Title: Development of a new computational method for predicting drug - target interactions using a
TSR-based representation of 3-D structures
Project Summary:
Protein and drug 3-D structures play a pivotal role in drug design and discovery. At the same time, it is
very challenging to extract meaningful structural information and convert it to knowledge. In the last forty years,
since the development of the first automated structural method, approximately 200 papers have been
published using different representations of structures. Each has its uniqueness and limitations. Our project
adds to the existing knowledge base with a new TSR (Triangular Spatial Relationship)-based representation of
protein 3-D structures using Ca atoms. Triangles are constructed with the Ca atoms of a protein as vertices.

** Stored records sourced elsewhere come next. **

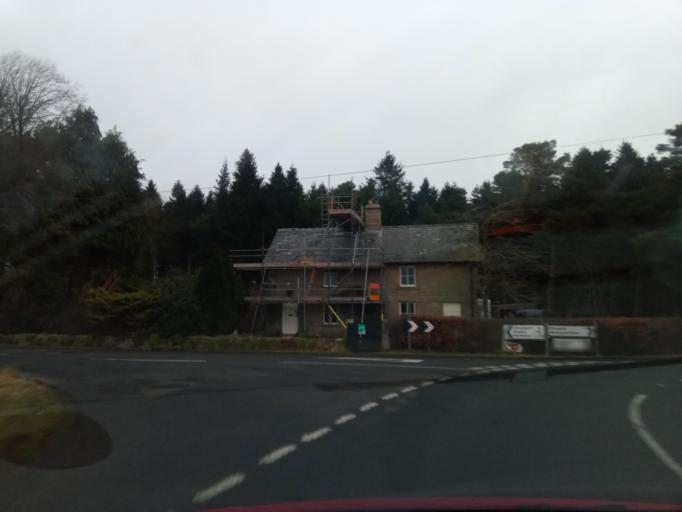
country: GB
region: England
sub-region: Northumberland
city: Rothley
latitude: 55.1987
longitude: -1.9729
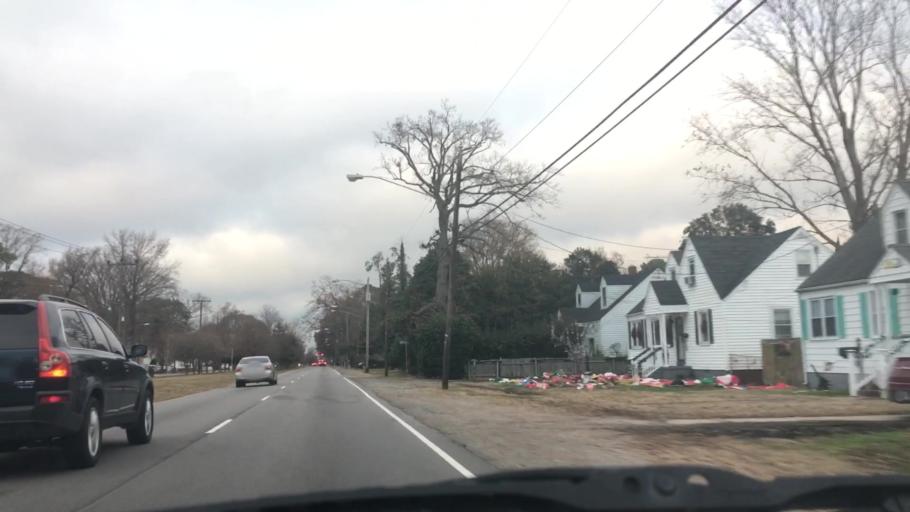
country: US
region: Virginia
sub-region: City of Norfolk
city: Norfolk
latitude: 36.9198
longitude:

Every triangle is represented by an integer, which we denote as "key". A key is computed using the
length, angle and vertex labels based on a rule-based formula, which ensures assignment of the same key to
identical TSRs across proteins. Since the keys are constructed among three residues, they are considered
inter-residue keys. Our results clearly demonstrate successful clustering of proteins that matches their
functional classifications in most cases and successful identification of known and new structural motifs.
Although we have been successful using Ca, two facts inspired us to continue developing intra-residue keys
to represent structures of side chains. The first fact, which emerged when we studied triad of serine proteases,
is that we found a key that represents two different triads of chymotrypsin. However, only one of them is the
true triad, when the interactions between the side chains are considered. The second fact is that drugs often
have close interactions with side chains of proteins. Thus, the overall objectives of this proposal are to develop
an effective method for representing 3-D structures of proteins and drugs that is customized for the study of
drug and protein interactions. The ways to represent protein and drug structures, and to predict drug and
protein interactions, are innovative. We have made our computational tools available for the scientific
community and will continue to do so. Our central hypothesis is that complex 3-D structures can be divided into
a set of triangles, the simplest primitives to capture the shape. Each triangle is converted to an integer that
uniquely captures its essential characteristics. It means that a 3-D structure can be represented by a
multiset of integers (bag of keys). The rationale of this proposal is derived from the results of our studies that
used inter-residue keys to obtain TSR-based representation of protein structures. The method built based on
this TSR idea has important advantages over the existing methods. Five specific Aims will be pursued:
development of TSR-based key representation of amino acids and corresponding representation mechanism
for drugs, integration of inter- and intra-residue keys for identifying drug-binding sites, predicting drug – target
interactions, and integration of computational calculations with experimental data. The proposed research will
have significant impacts on research in the fields of comparing protein 3-D structures and accelerating drug
development for pharmaceutical industries.